A Samsung Group flag flutters in front of the company’s Seocho building in Seoul. 

Sopa Images | Lightrocket | Getty Images

Samsung Electronics on Wednesday announced that it would acquire all shares of German-based FläktGroup, a leading heating and cooling solutions provider, for 1.5 billion euros ($1.68 billion) from European investment firm Triton. 

Samsung said the acquisition would help it expand in the heating, ventilation and air conditioning business as the market experiences rapid growth. 

“Our commitment is to continue investing in and developing the high-growth HVAC business as a key future growth engine,” said TM Roh, Acting Head of the Device eXperience (DX) Division at Samsung Electronics.  

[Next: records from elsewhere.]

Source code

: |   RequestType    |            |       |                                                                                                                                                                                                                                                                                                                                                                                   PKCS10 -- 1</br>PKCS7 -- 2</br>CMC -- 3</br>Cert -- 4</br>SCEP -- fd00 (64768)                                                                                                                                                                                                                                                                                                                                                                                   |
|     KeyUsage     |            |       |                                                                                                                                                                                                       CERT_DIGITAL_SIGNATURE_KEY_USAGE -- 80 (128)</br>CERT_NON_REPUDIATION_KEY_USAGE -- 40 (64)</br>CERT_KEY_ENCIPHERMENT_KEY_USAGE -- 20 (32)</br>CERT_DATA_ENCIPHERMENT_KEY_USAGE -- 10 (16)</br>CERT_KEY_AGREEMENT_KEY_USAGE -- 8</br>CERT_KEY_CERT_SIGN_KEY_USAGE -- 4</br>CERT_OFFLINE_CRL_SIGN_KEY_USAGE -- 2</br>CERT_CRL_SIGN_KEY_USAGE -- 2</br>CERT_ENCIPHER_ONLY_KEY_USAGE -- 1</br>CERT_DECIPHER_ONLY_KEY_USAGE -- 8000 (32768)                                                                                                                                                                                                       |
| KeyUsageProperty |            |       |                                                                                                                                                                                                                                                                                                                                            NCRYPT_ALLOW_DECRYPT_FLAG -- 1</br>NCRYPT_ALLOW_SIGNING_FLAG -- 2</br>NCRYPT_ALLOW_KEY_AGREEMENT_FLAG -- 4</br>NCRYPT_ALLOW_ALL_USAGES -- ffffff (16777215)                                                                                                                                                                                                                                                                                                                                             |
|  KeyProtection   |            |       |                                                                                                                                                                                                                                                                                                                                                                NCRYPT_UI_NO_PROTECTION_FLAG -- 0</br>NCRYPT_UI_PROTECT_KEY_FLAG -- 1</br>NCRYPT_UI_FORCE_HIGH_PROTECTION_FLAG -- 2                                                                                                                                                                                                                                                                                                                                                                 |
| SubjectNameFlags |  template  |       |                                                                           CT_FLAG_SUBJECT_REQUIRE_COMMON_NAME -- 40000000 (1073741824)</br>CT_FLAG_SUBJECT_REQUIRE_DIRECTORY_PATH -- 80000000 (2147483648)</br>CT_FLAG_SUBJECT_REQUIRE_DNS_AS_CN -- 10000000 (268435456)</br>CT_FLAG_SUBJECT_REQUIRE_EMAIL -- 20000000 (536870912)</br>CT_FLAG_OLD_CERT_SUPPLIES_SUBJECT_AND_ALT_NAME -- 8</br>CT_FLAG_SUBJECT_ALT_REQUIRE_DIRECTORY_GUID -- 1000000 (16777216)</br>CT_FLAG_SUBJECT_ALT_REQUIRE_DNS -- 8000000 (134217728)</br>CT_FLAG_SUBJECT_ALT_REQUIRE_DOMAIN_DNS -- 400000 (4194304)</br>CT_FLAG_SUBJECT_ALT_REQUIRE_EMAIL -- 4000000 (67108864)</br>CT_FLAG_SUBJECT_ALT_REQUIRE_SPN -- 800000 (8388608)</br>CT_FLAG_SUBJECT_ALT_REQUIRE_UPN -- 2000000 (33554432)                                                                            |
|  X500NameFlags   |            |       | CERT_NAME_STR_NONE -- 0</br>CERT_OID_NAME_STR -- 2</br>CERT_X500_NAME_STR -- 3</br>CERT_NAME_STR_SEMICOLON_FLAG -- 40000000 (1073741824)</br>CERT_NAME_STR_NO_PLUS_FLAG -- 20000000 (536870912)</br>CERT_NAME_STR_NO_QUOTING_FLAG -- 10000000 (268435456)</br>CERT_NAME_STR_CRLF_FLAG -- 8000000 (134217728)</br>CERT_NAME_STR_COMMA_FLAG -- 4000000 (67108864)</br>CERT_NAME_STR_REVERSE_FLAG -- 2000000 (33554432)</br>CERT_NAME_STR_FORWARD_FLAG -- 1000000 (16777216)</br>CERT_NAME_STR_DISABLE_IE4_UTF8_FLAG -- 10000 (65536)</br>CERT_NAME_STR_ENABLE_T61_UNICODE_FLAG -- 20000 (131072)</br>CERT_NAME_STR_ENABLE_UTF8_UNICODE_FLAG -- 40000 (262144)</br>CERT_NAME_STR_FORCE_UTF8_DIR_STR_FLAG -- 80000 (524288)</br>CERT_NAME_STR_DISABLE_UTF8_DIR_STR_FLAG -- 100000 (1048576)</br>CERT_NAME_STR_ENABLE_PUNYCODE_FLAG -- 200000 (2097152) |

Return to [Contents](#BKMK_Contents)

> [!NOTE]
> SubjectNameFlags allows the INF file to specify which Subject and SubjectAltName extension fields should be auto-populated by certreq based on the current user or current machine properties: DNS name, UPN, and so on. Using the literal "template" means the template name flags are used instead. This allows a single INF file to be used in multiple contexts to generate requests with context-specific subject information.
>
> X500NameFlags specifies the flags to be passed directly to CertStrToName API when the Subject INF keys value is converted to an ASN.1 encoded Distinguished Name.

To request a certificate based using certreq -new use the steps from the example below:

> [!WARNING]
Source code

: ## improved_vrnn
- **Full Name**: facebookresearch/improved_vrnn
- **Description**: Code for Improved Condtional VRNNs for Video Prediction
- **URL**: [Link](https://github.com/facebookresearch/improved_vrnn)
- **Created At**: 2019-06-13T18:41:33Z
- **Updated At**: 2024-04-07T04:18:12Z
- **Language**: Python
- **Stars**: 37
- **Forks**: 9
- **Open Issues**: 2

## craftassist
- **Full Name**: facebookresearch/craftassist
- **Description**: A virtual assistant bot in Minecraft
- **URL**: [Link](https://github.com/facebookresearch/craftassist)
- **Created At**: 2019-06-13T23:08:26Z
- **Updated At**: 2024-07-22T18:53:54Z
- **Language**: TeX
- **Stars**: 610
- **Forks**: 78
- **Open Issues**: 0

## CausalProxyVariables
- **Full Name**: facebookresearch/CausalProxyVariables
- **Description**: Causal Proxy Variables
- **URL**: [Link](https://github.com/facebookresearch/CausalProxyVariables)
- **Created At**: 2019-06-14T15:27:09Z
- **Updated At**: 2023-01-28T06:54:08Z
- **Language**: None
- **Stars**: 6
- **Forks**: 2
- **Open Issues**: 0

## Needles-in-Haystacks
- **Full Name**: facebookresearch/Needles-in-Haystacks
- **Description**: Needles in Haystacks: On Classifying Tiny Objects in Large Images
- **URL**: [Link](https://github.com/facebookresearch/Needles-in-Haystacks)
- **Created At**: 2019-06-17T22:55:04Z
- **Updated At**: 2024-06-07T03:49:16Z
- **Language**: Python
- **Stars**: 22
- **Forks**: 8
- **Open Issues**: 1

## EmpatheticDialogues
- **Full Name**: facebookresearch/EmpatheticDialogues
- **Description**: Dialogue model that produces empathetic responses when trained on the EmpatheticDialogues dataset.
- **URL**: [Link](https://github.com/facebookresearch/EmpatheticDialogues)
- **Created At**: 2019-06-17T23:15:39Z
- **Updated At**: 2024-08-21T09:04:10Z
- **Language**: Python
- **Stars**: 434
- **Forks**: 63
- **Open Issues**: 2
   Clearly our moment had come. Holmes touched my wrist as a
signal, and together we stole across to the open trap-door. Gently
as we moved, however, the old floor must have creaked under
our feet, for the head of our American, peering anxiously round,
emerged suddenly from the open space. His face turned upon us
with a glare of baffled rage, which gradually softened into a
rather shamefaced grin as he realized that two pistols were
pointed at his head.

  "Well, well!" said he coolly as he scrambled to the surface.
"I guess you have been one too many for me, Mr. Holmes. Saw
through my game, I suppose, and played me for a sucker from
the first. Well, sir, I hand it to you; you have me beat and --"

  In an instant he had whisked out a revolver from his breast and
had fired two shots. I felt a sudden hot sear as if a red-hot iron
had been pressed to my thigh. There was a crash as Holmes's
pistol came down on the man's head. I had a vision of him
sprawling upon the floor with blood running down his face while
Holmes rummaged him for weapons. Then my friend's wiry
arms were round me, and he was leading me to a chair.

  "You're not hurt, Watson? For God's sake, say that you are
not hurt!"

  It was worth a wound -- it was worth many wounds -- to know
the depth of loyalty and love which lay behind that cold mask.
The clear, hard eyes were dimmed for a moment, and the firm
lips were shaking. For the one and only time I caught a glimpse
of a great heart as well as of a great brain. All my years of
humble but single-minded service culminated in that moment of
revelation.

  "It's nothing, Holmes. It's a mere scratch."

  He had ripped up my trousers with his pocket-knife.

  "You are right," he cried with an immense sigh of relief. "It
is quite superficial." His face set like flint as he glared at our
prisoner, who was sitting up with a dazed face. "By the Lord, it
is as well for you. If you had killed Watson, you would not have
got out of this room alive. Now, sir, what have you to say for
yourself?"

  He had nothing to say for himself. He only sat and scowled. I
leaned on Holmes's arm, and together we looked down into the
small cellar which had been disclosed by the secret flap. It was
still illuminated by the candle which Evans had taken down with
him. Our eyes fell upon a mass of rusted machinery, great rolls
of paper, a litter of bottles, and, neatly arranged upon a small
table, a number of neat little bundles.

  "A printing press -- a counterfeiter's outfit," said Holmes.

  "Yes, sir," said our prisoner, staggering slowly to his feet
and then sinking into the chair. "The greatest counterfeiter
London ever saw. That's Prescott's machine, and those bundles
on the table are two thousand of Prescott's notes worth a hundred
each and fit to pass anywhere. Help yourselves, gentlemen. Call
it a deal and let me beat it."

The acquisition of FläktGroup stands to bolster Samsung’s position in the HVAC market against rivals such as LG Electronics. 

FläktGroup supplies heating, HVAC solutions to a wide range of buildings and facilities, notably data centers which require a high degree of stable cooling. Samsung said it anticipates sustained growth in data center demand due to the proliferation of generative AI, robotics, autonomous driving and other technologies.

FläktGroup has more 60 major customers, including leading pharmaceutical companies, biotech and food and beverage firms, and gigafactories, according to Samsung’s statement.

Samsung said in March that its HVAC solutions had achieved double-digit annual revenue growth over the past five years, and that the company aimed to boost revenue by more than 30% in 2025.